Rasteiras doem

Rafhaella Bonadio
Forasteiras
Published in
2 min readNov 7, 2017

H á algumas semanas, no mesmo lugar e hora vejo uma garota. Dia desses estava no ônibus, ajeitando os curativos entorno do calcanhar e eu a vi. Sob o reflexo dos vidros via-se inerte, com os olhos cansados e pálpebras roxeadas de noites mal dormidas. Apoiava-se na mochila de borboletas contra a estrutura do ônibus.

Acho que estou ficando realmente obcecada, porque não consigo deixar de observá-la nos últimos tempos. Acho que isso se deve ao fato de que eu a entendo. A rotina estudantil, as cobranças que não param de transbordar e uma vida inteira que te obriga a crescer, além das expectativas depositadas em nós. É a mesma sensação de um gatilho entre os dentes 24h por dia.

Reparei principalmente que conforme os dias passam seu semblante muda. Segunda está cinza, quarta pálida e nas sextas-feiras as olheiras gritam em seu rosto. Às vezes escuta música, os fones são como amigos que distraem do mundo perverso. Bate o pé no chão conforme o som e fecha os olhos quando a brisa bate na franja. Esse seria talvez, mas só talvez, um refúgio, um momento sagrado, um respiro entre tantos pensamentos e tarefas.

Fonte: We Heart It

Ontem foi sexta-feira. Antes de embarcar eu já a vi no reflexo do ônibus que esperava as pessoas de mais idade adentrarem. Ela subiu. Um pé, depois o outro. Suspirou alto. Sentou no banco elevado, pertinho das janelas grandes que dão visão pra cidade e olhou pro celular. Eu a via, e consequentemente a tela de seu aparelho.

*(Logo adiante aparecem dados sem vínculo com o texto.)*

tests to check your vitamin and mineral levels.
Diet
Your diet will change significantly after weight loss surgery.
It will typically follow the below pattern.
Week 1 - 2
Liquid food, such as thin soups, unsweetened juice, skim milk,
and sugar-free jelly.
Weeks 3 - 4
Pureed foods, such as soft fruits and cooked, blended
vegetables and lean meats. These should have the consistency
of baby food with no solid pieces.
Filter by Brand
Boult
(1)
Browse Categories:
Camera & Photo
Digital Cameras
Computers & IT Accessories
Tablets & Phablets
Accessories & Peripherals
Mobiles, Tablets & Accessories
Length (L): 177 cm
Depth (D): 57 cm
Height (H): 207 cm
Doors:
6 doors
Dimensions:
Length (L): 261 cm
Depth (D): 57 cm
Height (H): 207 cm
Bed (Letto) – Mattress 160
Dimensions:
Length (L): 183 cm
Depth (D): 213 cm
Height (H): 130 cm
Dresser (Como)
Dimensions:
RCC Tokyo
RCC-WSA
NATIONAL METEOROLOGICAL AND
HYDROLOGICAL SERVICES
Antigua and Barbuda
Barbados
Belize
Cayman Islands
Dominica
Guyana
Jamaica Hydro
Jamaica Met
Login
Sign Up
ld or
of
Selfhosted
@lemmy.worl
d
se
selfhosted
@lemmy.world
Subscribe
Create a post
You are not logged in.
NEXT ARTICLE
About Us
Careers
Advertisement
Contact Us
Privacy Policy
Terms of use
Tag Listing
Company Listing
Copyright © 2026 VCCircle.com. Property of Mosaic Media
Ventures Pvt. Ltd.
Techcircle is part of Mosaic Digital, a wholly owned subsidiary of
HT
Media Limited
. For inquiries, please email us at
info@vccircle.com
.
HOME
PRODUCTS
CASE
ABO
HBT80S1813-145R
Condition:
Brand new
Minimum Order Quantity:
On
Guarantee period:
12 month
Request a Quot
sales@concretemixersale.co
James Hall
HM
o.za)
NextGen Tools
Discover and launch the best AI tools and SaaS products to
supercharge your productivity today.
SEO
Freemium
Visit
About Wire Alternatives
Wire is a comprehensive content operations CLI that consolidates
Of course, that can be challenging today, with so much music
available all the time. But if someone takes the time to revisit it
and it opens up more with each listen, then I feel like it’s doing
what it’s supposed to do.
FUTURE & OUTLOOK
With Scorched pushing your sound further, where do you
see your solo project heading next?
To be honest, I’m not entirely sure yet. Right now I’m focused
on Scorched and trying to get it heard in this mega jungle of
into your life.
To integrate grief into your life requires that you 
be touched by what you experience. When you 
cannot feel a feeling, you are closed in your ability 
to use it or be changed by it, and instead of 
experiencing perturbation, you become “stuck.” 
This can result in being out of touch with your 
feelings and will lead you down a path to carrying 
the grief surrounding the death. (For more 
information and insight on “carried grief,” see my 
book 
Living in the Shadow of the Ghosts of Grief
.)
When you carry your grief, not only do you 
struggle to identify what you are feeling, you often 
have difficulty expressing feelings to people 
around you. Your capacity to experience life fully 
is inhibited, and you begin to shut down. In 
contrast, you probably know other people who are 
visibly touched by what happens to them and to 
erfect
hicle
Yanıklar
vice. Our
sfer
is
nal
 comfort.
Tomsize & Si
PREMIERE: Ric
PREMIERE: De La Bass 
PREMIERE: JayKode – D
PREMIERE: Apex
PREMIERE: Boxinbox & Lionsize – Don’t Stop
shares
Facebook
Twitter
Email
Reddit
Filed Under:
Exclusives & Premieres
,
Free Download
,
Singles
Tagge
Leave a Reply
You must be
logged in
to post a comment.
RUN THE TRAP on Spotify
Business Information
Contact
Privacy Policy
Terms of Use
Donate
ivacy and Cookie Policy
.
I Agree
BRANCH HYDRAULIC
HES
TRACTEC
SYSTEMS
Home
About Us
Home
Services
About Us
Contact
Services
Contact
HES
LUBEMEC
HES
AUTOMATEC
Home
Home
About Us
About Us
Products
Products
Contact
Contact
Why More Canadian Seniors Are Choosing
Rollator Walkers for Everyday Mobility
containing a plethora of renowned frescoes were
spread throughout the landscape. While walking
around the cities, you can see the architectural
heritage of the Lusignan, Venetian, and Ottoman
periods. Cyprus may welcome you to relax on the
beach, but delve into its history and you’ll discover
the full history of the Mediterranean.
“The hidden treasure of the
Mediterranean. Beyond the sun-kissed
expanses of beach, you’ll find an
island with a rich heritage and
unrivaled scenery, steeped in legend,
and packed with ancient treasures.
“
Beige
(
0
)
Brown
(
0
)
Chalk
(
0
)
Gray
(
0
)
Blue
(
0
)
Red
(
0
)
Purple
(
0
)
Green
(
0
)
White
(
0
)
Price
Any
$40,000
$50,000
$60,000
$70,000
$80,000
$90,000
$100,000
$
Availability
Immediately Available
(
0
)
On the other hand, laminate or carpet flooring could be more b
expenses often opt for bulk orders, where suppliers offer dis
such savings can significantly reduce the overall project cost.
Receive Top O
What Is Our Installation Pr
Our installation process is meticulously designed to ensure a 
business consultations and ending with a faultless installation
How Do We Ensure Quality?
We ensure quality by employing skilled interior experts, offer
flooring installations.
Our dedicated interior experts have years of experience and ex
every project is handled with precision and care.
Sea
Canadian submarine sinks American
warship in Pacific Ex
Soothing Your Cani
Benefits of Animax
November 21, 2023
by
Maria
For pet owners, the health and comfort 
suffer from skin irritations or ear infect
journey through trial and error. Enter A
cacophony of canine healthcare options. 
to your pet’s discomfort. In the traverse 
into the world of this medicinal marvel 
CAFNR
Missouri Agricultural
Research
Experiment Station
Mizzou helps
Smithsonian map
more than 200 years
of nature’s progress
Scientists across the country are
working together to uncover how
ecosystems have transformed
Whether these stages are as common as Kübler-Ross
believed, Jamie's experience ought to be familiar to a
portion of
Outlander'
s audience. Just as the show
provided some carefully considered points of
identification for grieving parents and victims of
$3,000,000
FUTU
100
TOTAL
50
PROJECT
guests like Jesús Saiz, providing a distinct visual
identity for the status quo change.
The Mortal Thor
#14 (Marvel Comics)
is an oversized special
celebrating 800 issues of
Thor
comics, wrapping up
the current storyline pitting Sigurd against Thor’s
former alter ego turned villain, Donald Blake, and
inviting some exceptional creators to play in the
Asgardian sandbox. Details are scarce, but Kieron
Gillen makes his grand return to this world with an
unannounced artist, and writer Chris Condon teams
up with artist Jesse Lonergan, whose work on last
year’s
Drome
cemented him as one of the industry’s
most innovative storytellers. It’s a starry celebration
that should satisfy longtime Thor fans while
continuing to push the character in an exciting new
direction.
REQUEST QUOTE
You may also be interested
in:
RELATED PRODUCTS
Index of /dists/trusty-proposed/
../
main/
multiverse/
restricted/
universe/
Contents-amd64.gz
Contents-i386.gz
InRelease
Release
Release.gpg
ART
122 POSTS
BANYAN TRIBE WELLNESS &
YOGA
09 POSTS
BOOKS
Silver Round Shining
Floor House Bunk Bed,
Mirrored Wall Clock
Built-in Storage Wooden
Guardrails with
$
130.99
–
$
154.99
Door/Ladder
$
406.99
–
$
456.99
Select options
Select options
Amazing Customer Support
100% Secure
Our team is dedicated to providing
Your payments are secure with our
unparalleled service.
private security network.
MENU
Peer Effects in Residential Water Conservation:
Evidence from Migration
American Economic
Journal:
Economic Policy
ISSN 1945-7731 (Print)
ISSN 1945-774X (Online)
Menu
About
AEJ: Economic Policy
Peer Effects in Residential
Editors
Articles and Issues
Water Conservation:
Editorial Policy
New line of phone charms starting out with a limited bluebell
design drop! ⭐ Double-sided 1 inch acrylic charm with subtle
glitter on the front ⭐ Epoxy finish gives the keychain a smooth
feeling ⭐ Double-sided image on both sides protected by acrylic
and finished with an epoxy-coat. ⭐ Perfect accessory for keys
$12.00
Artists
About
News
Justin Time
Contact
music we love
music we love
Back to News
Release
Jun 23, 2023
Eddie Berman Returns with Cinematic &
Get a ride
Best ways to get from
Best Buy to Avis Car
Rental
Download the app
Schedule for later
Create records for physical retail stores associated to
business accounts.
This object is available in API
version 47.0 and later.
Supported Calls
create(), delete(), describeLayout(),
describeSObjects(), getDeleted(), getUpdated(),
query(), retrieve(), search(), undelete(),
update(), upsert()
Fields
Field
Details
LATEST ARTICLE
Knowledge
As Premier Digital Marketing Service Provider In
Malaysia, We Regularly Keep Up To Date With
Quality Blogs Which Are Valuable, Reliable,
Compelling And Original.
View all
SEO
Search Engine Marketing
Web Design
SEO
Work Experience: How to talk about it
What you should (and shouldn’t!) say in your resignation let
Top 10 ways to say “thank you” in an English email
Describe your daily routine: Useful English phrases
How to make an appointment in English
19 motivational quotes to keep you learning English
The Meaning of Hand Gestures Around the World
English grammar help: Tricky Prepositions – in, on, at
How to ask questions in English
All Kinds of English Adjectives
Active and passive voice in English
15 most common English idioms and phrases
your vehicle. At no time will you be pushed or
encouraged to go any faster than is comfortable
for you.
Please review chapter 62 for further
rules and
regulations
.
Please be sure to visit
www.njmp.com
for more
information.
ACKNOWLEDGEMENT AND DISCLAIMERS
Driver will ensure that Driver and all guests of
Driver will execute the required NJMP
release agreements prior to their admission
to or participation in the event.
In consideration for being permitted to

Ela leu uma, duas, três vezes como se não acreditasse no que estava acontecendo. Seu rosto flamejava por dentro, como se o mundo estivesse ruindo sob sua cabeça. Era uma mensagem informativa: não passara no teste a que tanto se dedicou. Noites perdidas de sono, xícaras de café e cartelas de medicamentos.

Ela estava exausta, surpresa e triste. Como boa aluna e estagiária, apesar dos pesares, entendia como a vida pode nos obrigar a fazer tarefas sem ganhar nenhum alívio, mesmo até depois do final. Eu entendia tudo, desde as crises de ansiedade, as dores de cabeça e todo o sentimento de culpa por não se sentir boa o suficiente pra vida.

Pude ver quando desceu no ponto final, o mesmo que o meu. Agradeceu o motorista e andou três quadras inteiras respirando pela metade. Chegou em casa, pendurou as chaves e foi pro quarto. Então ela gentilmente se curvou e olhou para o espelho. As lágrimas caiam, mas a verdade era crua demais para ser ignorada. Aquela garota era eu.